LÜNEBURG dpa/taz ■ Eine Schäferin in der Lüneburger Heide hat sich erfolgreich dagegen gewehrt, dass erneut Fotos von ihr ungenehmigt in Illustrierten erscheinen. Die vierte Zivilkammer des Lüneburger Landgerichts verurteilte am Donnerstag den Hamburger Heinrich-Bauer-Spezialzeitschriften-Verlag, die Veröffentlichung weiterer Aufnahmen der Frau in der Neuen Revue zu unterlassen.

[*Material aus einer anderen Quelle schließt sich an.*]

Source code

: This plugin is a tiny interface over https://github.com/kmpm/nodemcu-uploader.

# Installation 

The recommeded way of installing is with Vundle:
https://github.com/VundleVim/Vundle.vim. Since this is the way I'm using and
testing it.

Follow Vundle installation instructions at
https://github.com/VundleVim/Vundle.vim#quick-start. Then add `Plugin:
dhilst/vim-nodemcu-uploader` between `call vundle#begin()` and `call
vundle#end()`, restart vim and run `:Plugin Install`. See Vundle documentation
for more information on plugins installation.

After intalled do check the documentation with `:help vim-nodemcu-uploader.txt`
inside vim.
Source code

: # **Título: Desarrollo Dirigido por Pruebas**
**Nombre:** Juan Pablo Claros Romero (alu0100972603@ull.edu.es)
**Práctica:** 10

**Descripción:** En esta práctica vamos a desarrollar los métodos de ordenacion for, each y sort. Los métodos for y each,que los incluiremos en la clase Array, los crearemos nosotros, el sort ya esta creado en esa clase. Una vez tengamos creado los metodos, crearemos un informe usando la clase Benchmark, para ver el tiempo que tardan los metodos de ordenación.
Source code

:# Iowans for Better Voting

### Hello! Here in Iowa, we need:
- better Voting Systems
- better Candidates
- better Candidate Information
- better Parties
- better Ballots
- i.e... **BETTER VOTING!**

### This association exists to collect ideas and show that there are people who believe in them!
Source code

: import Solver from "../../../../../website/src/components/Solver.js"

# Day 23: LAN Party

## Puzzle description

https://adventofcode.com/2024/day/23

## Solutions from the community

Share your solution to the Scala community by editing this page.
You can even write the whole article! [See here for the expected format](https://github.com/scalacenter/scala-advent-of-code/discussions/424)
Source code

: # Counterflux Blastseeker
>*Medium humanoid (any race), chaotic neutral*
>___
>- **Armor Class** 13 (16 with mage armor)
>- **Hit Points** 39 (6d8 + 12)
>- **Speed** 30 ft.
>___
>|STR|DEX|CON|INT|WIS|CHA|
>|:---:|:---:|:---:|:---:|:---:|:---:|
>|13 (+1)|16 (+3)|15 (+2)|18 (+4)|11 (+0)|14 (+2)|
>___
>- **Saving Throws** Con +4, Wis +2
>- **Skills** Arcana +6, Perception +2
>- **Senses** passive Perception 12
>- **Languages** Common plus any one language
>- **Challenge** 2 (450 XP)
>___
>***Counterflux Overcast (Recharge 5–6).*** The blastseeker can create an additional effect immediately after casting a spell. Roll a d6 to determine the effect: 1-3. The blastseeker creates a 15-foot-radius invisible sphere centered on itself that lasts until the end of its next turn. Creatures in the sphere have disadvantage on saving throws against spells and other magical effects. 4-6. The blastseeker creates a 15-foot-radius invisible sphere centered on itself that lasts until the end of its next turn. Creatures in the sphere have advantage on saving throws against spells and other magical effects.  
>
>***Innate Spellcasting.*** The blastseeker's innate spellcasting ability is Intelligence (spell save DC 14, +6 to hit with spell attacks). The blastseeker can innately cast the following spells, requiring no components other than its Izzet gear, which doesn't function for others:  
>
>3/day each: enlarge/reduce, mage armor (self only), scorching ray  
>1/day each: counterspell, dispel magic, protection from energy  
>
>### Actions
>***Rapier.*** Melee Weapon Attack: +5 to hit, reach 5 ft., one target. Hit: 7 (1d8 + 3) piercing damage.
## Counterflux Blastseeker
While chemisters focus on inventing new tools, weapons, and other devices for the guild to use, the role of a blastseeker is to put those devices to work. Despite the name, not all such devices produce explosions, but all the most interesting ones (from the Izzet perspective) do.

Richterin Karin Faulhaber sagte, die Schäferin sei auf dem abgedruckten Foto „nicht Teil einer Menschenmenge“. Ohne ihre Zustimmung sei der Abdruck nicht erlaubt. Die Neue Revue hatte die Schäferin in dunkelblauem, langen Mantel inmitten ihrer Heidschnucken abgebildet.

Unter der Überschrift „Drei Röslein für ein Heideluja“ hatte die Zeitschrift Werbung gemacht für ihre Aktion „Rettet die Lüneburger Heide“. Die züchtig verhüllte Schäferin sah sich dabei ungefragt in der Gesellschaft der leicht bekleideten Ex-Heidekönigin Jenny Elvers und der nabelfreien Sängerin Blümchen auf einer Farb-Doppelseite abgebildet. Das empfand die junge Blondine als „ehrkränkend“. Wie Recht sie hat.